Joshua: “Saygıdeğer abim ve Reinhardt-sama özünde arkadaş olsa da şu anda resmi olarak rakipsiniz.”
Reinhardt: “Hiç değişmemişsin. Bu konuda sürekli Julius’u örnek almak zorunda değilsin.”
Reinhardt buruk bir şekilde gülümserken Joshua dişlerini sıkar gibi bir hal almıştı.

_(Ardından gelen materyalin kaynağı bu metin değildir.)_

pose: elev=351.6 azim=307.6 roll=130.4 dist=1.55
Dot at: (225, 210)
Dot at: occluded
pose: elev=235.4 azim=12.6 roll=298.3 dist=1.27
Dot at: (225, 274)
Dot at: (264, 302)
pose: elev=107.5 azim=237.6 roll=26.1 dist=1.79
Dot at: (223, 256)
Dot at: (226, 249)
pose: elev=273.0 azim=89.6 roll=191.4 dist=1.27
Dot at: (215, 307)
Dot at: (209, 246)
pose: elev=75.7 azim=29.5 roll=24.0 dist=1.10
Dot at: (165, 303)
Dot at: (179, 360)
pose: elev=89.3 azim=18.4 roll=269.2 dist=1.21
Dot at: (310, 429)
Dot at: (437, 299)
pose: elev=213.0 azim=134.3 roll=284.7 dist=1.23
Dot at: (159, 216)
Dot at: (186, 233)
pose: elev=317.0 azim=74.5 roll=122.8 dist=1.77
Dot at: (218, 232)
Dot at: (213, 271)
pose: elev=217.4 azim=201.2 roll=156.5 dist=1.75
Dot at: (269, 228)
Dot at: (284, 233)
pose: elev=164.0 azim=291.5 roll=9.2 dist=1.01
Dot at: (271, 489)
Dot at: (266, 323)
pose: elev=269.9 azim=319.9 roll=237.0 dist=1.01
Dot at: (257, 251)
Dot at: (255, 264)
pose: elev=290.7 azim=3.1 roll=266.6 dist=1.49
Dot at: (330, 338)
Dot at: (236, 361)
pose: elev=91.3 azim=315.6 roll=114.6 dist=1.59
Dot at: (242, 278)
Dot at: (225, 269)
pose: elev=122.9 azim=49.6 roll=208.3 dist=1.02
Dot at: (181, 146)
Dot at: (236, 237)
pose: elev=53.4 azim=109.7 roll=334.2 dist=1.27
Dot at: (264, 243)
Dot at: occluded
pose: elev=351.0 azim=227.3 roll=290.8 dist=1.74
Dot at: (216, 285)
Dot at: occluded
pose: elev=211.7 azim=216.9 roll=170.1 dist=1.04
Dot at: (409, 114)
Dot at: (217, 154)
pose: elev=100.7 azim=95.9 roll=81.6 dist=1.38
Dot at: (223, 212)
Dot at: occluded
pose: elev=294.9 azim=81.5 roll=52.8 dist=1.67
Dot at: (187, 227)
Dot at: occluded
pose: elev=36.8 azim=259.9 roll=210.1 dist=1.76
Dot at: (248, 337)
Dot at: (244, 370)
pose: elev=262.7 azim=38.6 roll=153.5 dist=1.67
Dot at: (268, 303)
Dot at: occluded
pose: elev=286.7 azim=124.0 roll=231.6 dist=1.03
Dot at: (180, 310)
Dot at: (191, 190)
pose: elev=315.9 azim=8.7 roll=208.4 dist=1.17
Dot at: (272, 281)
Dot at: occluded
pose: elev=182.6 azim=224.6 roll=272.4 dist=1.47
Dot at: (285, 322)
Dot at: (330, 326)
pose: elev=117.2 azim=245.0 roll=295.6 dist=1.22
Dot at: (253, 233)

—Her halükarda münakaşa sorunsuzca sonlanmıştı. Tabii geçici problem ortadan kalkmış olsa da yerini diğer sorular almıştı. Yani,
Subaru: “Her neyse, Anastasia ikimizi de çağırarak ne planlıyor olabilir?”
Reinhardt: “Bize gönderdiği davette bir bedel karşılığında faydalı bir bilgi sunmak istediği yazılıydı. Anastasia-sama’nın bir işler peşinde olabileceğini düşünsek de Emilia-sama ve senin de davet edilmiş olmanı beklemiyorduk.”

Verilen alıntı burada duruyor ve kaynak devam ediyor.